Open Interest
Overview
The Open Interest refers to the total number of outstanding derivative contracts, like futures that have not been settled. It provides a picture of the amount of trading activity and liquidity in the market.
Open Interest is calculated by counting the number of contracts that are open and not yet liquidated by an offsetting trade or an exercise or assignment. The calculation is straightforward:
Open Interest = Total number of outstanding contracts
Interpretation
Open Interest is often used in conjunction with price data to interpret market trends. Here are some common interpretations:
Increasing open interest means that new money is flowing into the marketplace. This scenario typically indicates a trend continuation.
Decreasing open interest shows that money is leaving the market and that the recent trend is coming to an end.
Indicator Triggers:
The Open Interest indicator support some basic general triggers.
Notes
Open Interest (OI) can be considered as a measure of market exposure. In trading, particularly with derivatives like futures and options, OI represents the total number of active contracts that are held by market participants at any given time.

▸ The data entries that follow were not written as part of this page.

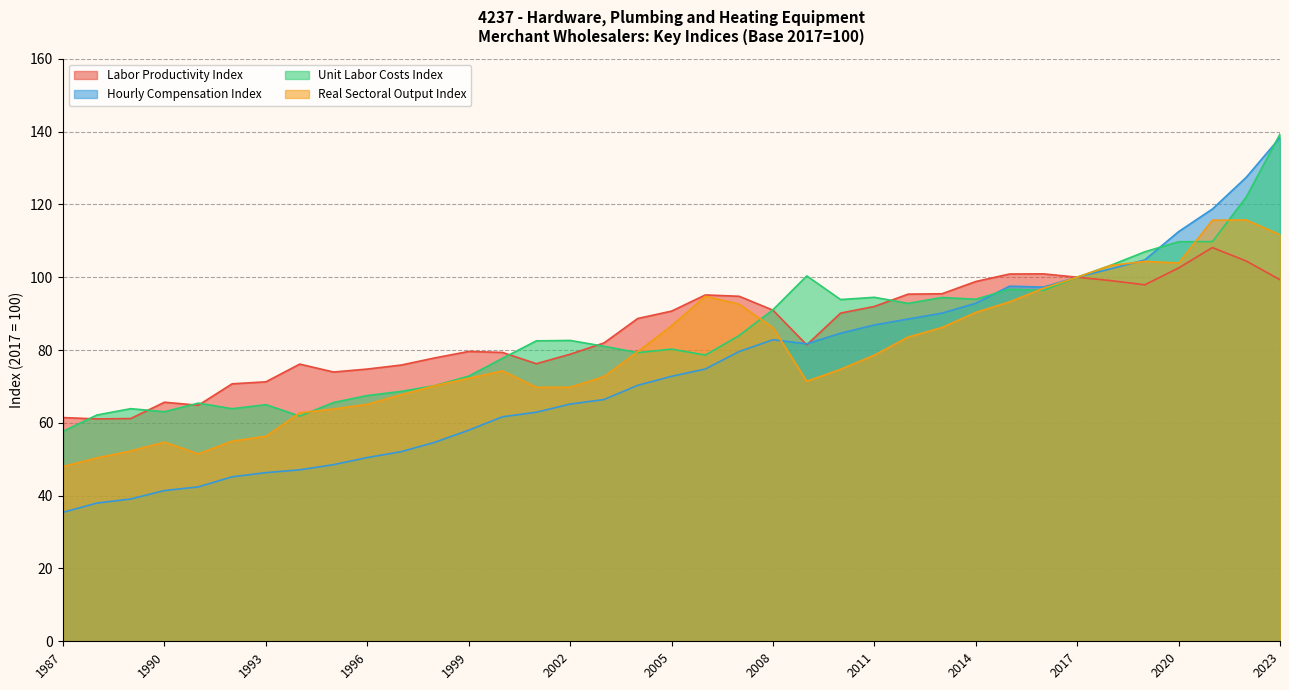

How many distinct data groups are displayed?

4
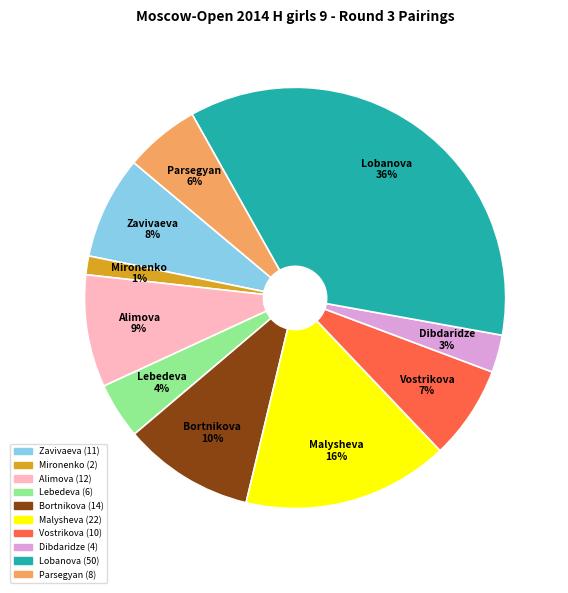

What percentage is the Vostrikova slice, to the nearest percent?

7%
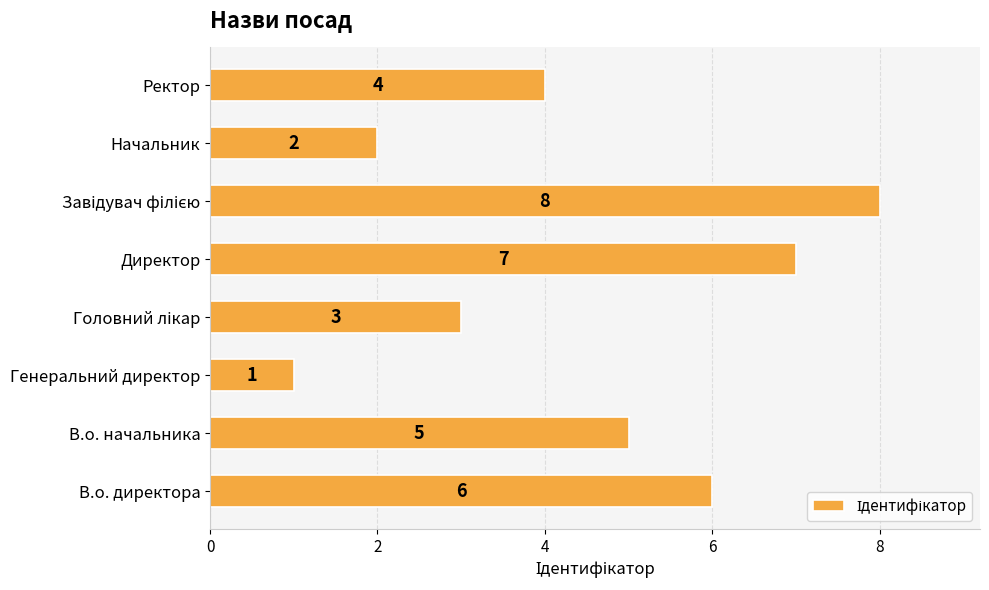

How many values are below 5?

4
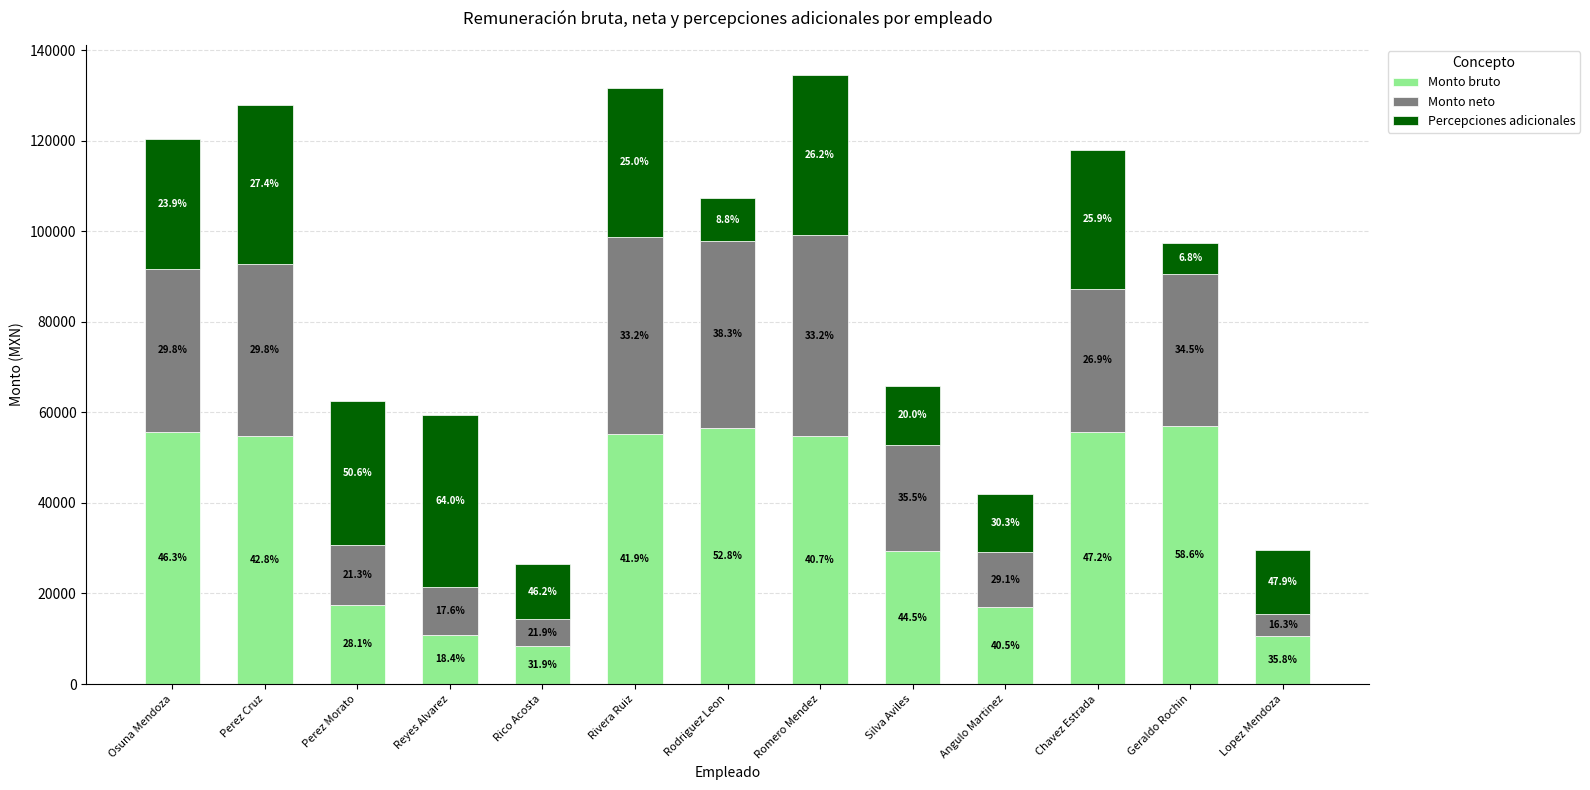

What is the total value across all series at Angulo Martinez?

41864.5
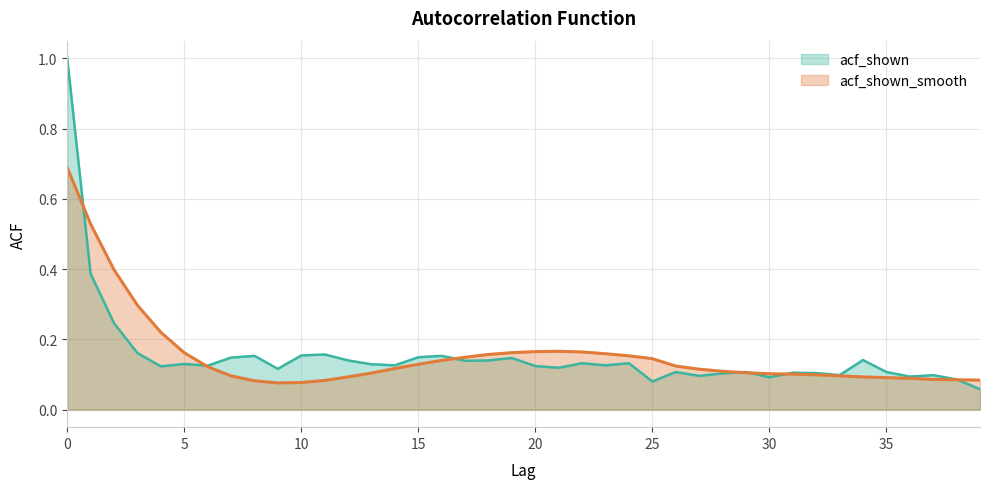

List the labels in order of acf_shown value, largest first.

0, 1, 2, 3, 11, 10, 8, 16, 15, 7, 19, 34, 12, 18, 17, 22, 24, 5, 13, 14, 23, 6, 20, 4, 21, 9, 26, 29, 35, 31, 32, 28, 33, 37, 27, 36, 30, 38, 25, 39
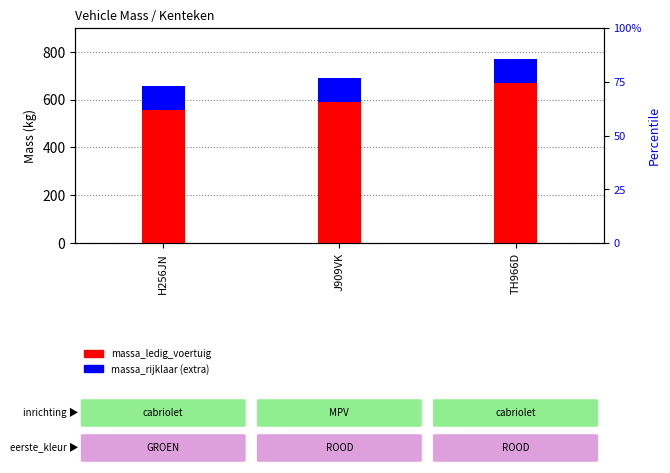

At which category is the sum across all series the highest?

TH966D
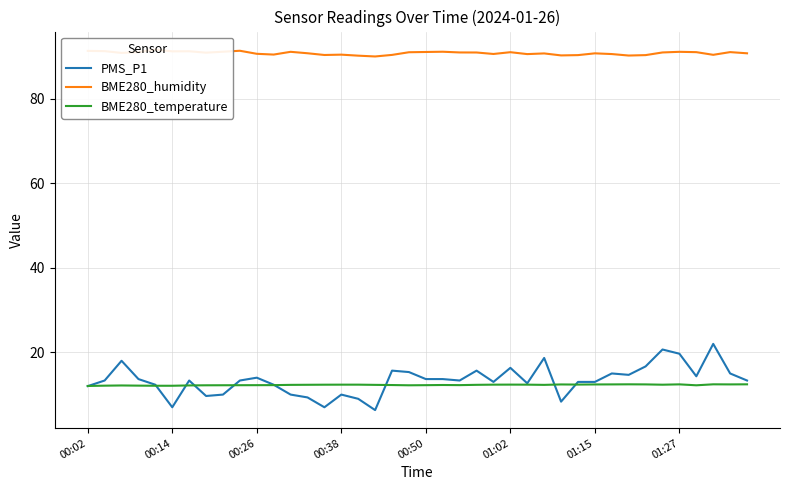

The value of BME280_temperature at 01:27 is 12.4. True or false?

True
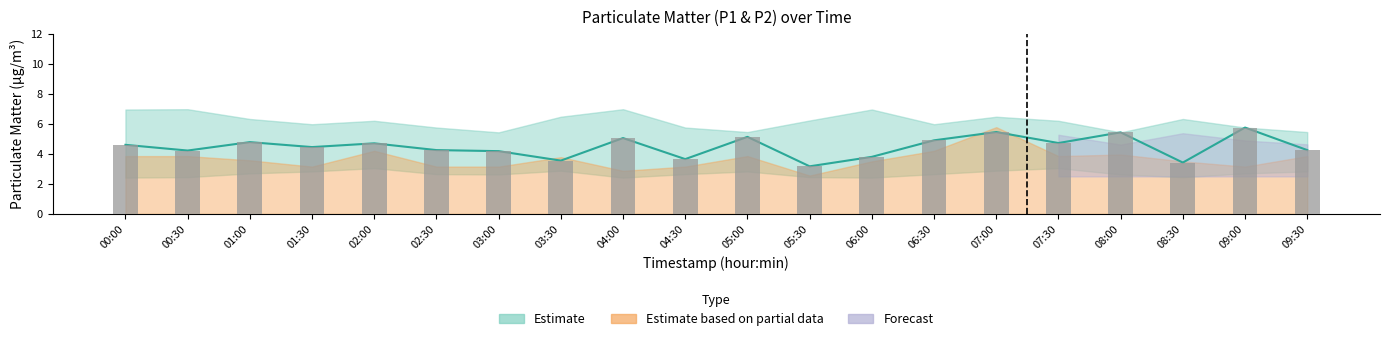

True or false: the data shows 7.0 at 01:30.

False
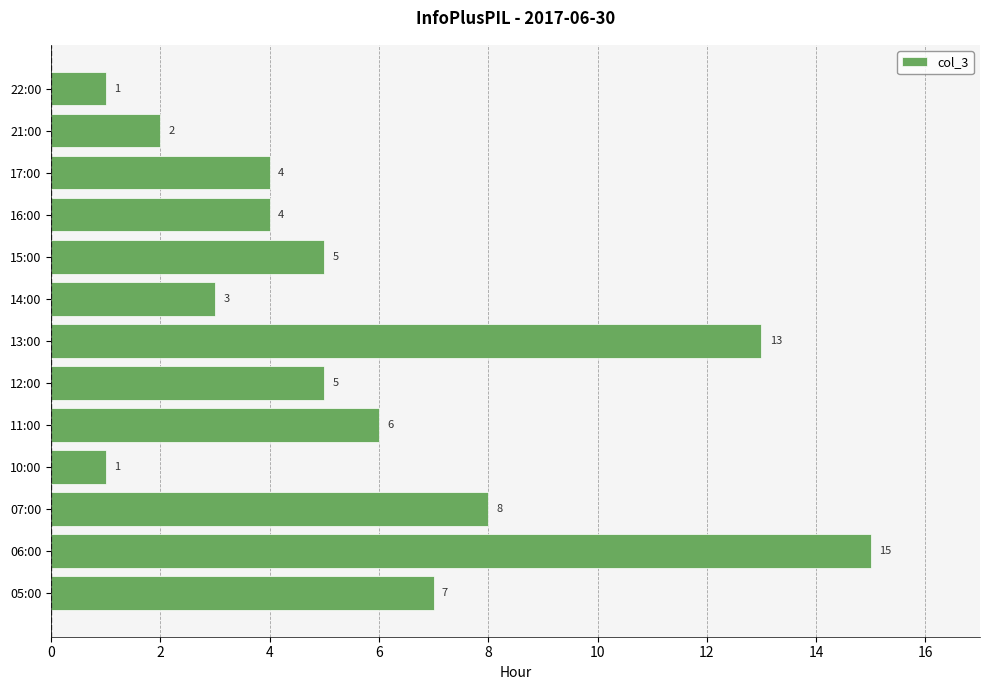

Which has a higher value, 13:00 or 21:00?

13:00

It reflects how much money is currently committed to the market, indicating the level of involvement or exposure that traders have.
OI is not an indicator that necessarily prompts you to enter or exit a trade ; Instead, it offers background context that helps to shape your expectations.
OI does fluctuate automatically with price when measured in dollar terms, particularly for dollar-margin contracts. I find it more effective to denominate it in coins (Similar to how Total Value Locked (TVL) is measured).